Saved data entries

□ □ □ □ □

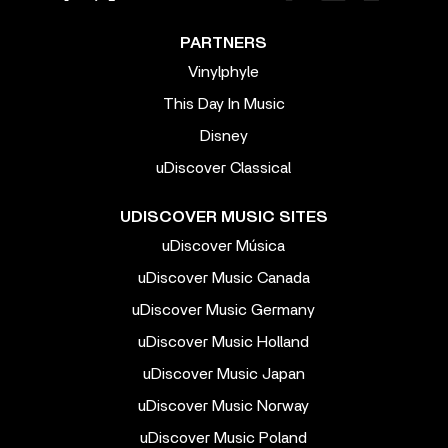
PARTNERS
Vinylphyle
This Day In Music
Disney
uDiscover Classical
UDISCOVER MUSIC SITES
uDiscover Música
uDiscover Music Canada
uDiscover Music Germany
uDiscover Music Holland
uDiscover Music Japan
uDiscover Music Norway
uDiscover Music Poland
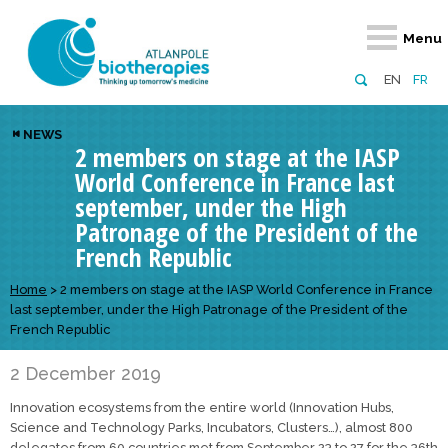
Retour
Retour
Retour
Retour
Retour
Menu
Atlanpole Biotherapies
Our network
News & Events
Services
Approaches
EN
FR
About us
Members
Events
Diversify your network
Biotherapies
NEWS
2 members on stage at the IASP
Approaches to excellence
Partners
News
Broaden your horizons
Innovative m
World Conference in France last
Team
European network
Develop your innovation projects
Digital Healt
september, under the High
Patronage of the President of the
Board of Directors
Enhance your public profile
Disease pre
French Republic
Funding
Home
>
2 members on stage at the IASP World Conference in France
last september, under the High Patronage of the President of the
French Republic
2 December 2019
Innovation ecosystems from the entire world (Innovation Hubs,
Science and Technology Parks, Incubators, Clusters…), almost 800
delegates from 60 countries met from September 23 to 27 for the 36th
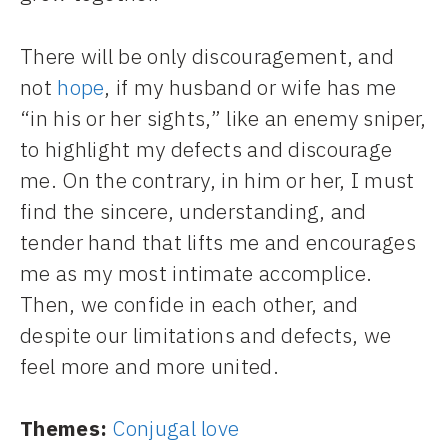
There will be only discouragement, and
not
hope
, if my husband or wife has me
“in his or her sights,” like an enemy sniper,
to highlight my defects and discourage
me. On the contrary, in him or her, I must
find the sincere, understanding, and
tender hand that lifts me and encourages
me as my most intimate accomplice.
Then, we confide in each other, and
despite our limitations and defects, we
feel more and more united.
Themes:
Conjugal love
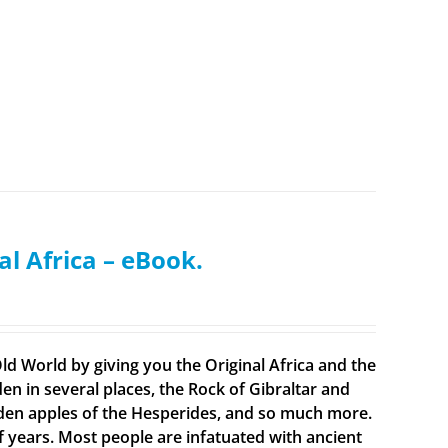
al Africa – eBook.
ld World by giving you the Original Africa and the
en in several places, the Rock of Gibraltar and
olden apples of the Hesperides, and so much more.
f years. Most people are infatuated with ancient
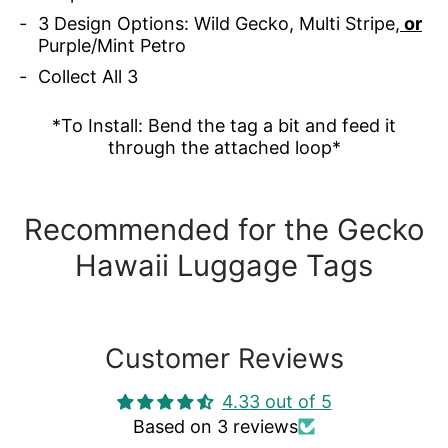
3 Design Options: Wild Gecko, Multi Stripe,
or
Purple/Mint Petro
Collect All 3
*To Install: Bend the tag a bit and feed it
through the attached loop*
Recommended for the Gecko
Hawaii Luggage Tags
Customer Reviews
4.33 out of 5
Based on 3 reviews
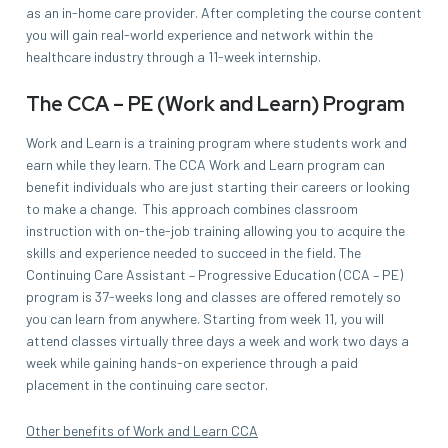
as an in-home care provider. After completing the course content
you will gain real-world experience and network within the
healthcare industry through a 11-week internship.
The CCA – PE (Work and Learn) Program
Work and Learn is a training program where students work and
earn while they learn. The CCA Work and Learn program can
benefit individuals who are just starting their careers or looking
to make a change. This approach combines classroom
instruction with on-the-job training allowing you to acquire the
skills and experience needed to succeed in the field. The
Continuing Care Assistant – Progressive Education (CCA – PE)
program is 37-weeks long and classes are offered remotely so
you can learn from anywhere. Starting from week 11, you will
attend classes virtually three days a week and work two days a
week while gaining hands-on experience through a paid
placement in the continuing care sector.
Other benefits of Work and Learn CCA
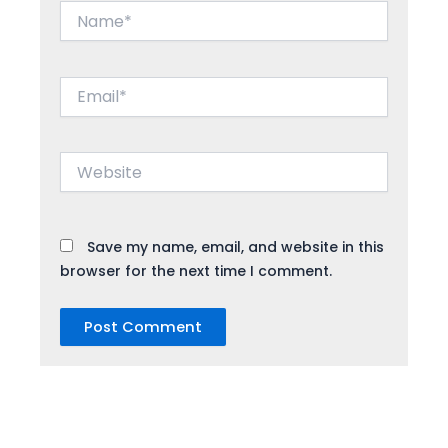
Name*
Email*
Website
Save my name, email, and website in this
browser for the next time I comment.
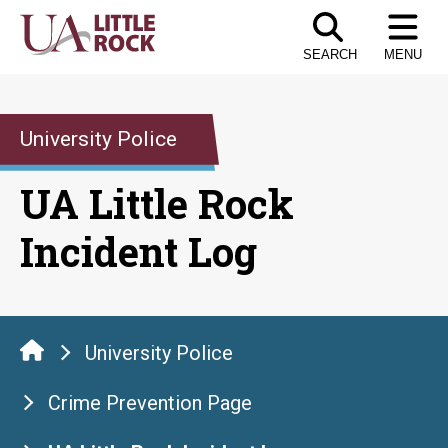
Skip
to
SEARCH
MENU
the
content
University Police
UA Little Rock
Incident Log
University Police
Crime Prevention Page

□ □ □ □ □

Gather every line in the rows above that contains the word "Africa", matching case exactly.

(Solution for this problem):
al Africa – eBook.
ld World by giving you the Original Africa and the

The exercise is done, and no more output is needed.